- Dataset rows
— start —

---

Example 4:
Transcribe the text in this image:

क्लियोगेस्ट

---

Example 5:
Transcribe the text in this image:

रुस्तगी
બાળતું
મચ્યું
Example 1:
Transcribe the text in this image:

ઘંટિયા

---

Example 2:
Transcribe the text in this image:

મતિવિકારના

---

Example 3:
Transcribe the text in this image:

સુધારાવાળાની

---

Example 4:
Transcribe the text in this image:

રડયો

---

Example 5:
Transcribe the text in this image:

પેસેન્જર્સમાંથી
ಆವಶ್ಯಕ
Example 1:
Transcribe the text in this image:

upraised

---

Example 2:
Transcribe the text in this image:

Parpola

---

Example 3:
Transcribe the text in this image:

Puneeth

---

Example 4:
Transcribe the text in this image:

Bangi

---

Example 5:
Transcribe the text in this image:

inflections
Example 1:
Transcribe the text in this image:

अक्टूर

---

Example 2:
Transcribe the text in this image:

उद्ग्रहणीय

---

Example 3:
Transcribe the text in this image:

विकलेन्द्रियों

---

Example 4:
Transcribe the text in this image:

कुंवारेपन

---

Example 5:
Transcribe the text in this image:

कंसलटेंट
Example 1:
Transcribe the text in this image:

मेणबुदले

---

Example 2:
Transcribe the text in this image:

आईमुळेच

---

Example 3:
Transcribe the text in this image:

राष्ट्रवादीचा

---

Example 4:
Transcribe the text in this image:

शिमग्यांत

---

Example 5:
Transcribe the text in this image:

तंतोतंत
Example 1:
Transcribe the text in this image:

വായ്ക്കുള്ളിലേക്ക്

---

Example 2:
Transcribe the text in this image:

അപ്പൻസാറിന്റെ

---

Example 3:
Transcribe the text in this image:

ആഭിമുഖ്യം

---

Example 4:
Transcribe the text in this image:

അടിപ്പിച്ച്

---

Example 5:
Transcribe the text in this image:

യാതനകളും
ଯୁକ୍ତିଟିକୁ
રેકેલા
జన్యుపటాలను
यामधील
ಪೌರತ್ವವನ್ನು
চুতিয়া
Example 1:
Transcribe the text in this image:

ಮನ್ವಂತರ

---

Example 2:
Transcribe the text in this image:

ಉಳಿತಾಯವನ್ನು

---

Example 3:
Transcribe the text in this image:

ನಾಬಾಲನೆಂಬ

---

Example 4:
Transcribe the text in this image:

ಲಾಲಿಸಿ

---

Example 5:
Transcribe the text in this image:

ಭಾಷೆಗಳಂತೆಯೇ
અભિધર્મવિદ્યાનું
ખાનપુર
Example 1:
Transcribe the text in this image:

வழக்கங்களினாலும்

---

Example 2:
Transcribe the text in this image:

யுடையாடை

— end —

Copy out all of the data above, line for line and without any changes.

- WRITTEN SOLUTION
---

Example 4:
Transcribe the text in this image:

क्लियोगेस्ट

---

Example 5:
Transcribe the text in this image:

रुस्तगी
બાળતું
મચ્યું
Example 1:
Transcribe the text in this image:

ઘંટિયા

---

Example 2:
Transcribe the text in this image:

મતિવિકારના

---

Example 3:
Transcribe the text in this image:

સુધારાવાળાની

---

Example 4:
Transcribe the text in this image:

રડયો

---

Example 5:
Transcribe the text in this image:

પેસેન્જર્સમાંથી
ಆವಶ್ಯಕ
Example 1:
Transcribe the text in this image:

upraised

---

Example 2:
Transcribe the text in this image:

Parpola

---

Example 3:
Transcribe the text in this image:

Puneeth

---

Example 4:
Transcribe the text in this image:

Bangi

---

Example 5:
Transcribe the text in this image:

inflections
Example 1:
Transcribe the text in this image:

अक्टूर

---

Example 2:
Transcribe the text in this image:

उद्ग्रहणीय

---

Example 3:
Transcribe the text in this image:

विकलेन्द्रियों

---

Example 4:
Transcribe the text in this image:

कुंवारेपन

---

Example 5:
Transcribe the text in this image:

कंसलटेंट
Example 1:
Transcribe the text in this image:

मेणबुदले

---

Example 2:
Transcribe the text in this image:

आईमुळेच

---

Example 3:
Transcribe the text in this image:

राष्ट्रवादीचा

---

Example 4:
Transcribe the text in this image:

शिमग्यांत

---

Example 5:
Transcribe the text in this image:

तंतोतंत
Example 1:
Transcribe the text in this image:

വായ്ക്കുള്ളിലേക്ക്

---

Example 2:
Transcribe the text in this image:

അപ്പൻസാറിന്റെ

---

Example 3:
Transcribe the text in this image:

ആഭിമുഖ്യം

---

Example 4:
Transcribe the text in this image:

അടിപ്പിച്ച്

---

Example 5:
Transcribe the text in this image:

യാതനകളും
ଯୁକ୍ତିଟିକୁ
રેકેલા
జన్యుపటాలను
यामधील
ಪೌರತ್ವವನ್ನು
চুতিয়া
Example 1:
Transcribe the text in this image:

ಮನ್ವಂತರ

---

Example 2:
Transcribe the text in this image:

ಉಳಿತಾಯವನ್ನು

---

Example 3:
Transcribe the text in this image:

ನಾಬಾಲನೆಂಬ

---

Example 4:
Transcribe the text in this image:

ಲಾಲಿಸಿ

---

Example 5:
Transcribe the text in this image:

ಭಾಷೆಗಳಂತೆಯೇ
અભિધર્મવિદ્યાનું
ખાનપુર
Example 1:
Transcribe the text in this image:

வழக்கங்களினாலும்

---

Example 2:
Transcribe the text in this image:

யுடையாடை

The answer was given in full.